Guyana is aiming for a 90 percent reduction in Malaria cases by 2025


GEORGETOWN, Guyana– The Ministry of Health is seeking to reduce the mortality rate and the number of malaria cases in Guyana by 2025, in keeping with the 2030 target of the World Health Organisation (WHO).

WHO aims to reduce malaria cases and mortality rate by at least 90 percent, eliminate malaria in at least 35 countries and prevent a resurgence of malaria in all malaria-free countries.

Minister of Health Dr. Frank Anthony said the government has strongly embraced WHO’s targets.

“We certainly like to do this much earlier, and you would have seen from the plan that we have unveiled that we’re trying to get closer to the WHO target for 2030 by 2025, and we strongly believe we can do this with the techniques we’re employing,” Dr. Anthony stated.

Malaria is endemic in Regions One, Seven, Eight, Nine, and in some parts of 10. Still, the Health Minister said, “we believe by adopting a strong strategy where we can be more in the community, we will be able to change this endemic nature of malaria in these regions.”

The health ministry has collaborated with Harvard University to train laboratory personnel to detect whether the parasite responsible for infecting a person with malaria has become resistant to medication.
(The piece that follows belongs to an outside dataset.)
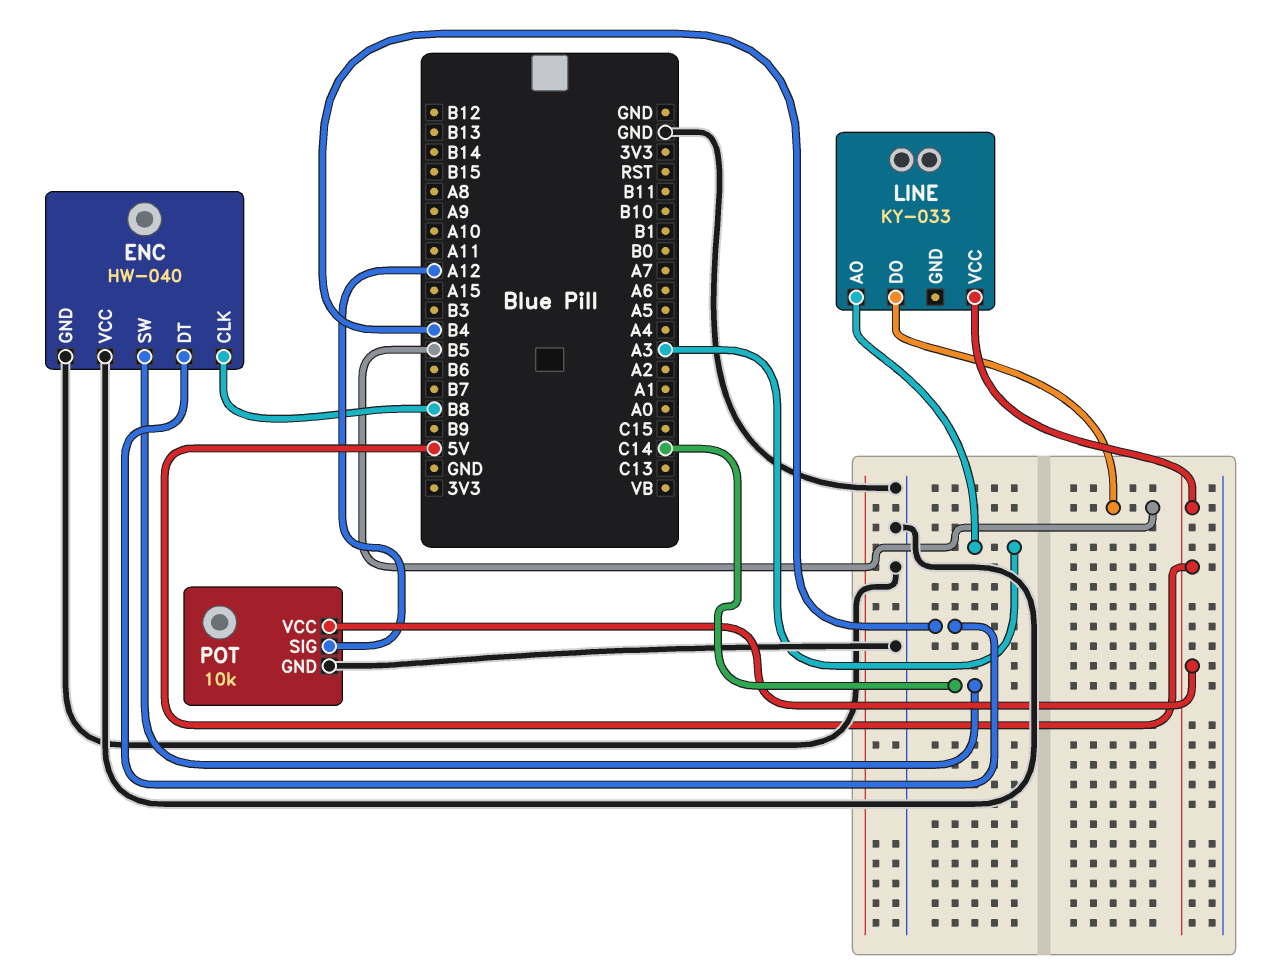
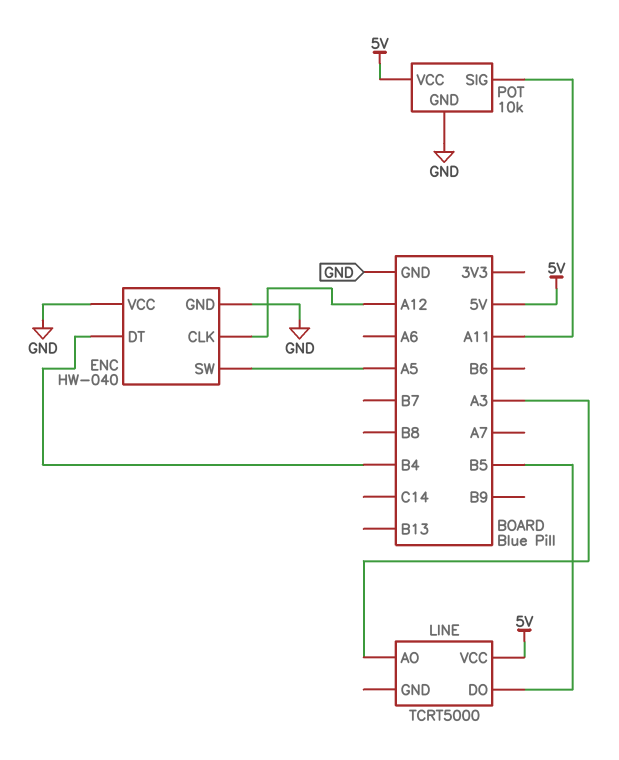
ENC pin CLK: B8 -> A12
ENC pin SW: C14 -> A5
LINE: KY-033 -> TCRT5000
POT pin SIG: A12 -> A11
“I think it’s the first time we’ve been able to do that here in Guyana, but now that we’ve done it, we have to keep monitoring at this level, which would give us more accurate results about resistance. So, we have been making progress in several areas, and this is the kind of collaboration we’d like to see, not just be able to do the traditional things. Still, we want to use innovations in the field to improve what we’re doing,” Dr. Anthony said.

Breakthrough Action Guyana, an international organization funded by the United States Agency for International Development (USAID), has been working to ensure infected persons properly take their medication.

Minister Anthony said there is a need for an analysis to see whether the compliance rate has improved. The minister also said the ministry must be able to respond swiftly to emerging cases.  

“One of the collaborations we have to build with miners is to make sure that when we finish mining in an area, we fill the areas back up so that we don’t create habitats. These habitats and the breeding sites for mosquito is what is going to help to endanger you in the long run, especially in that area.”

The health minister noted that, with traditional and new effective ways, the population of mosquitoes could be reduced.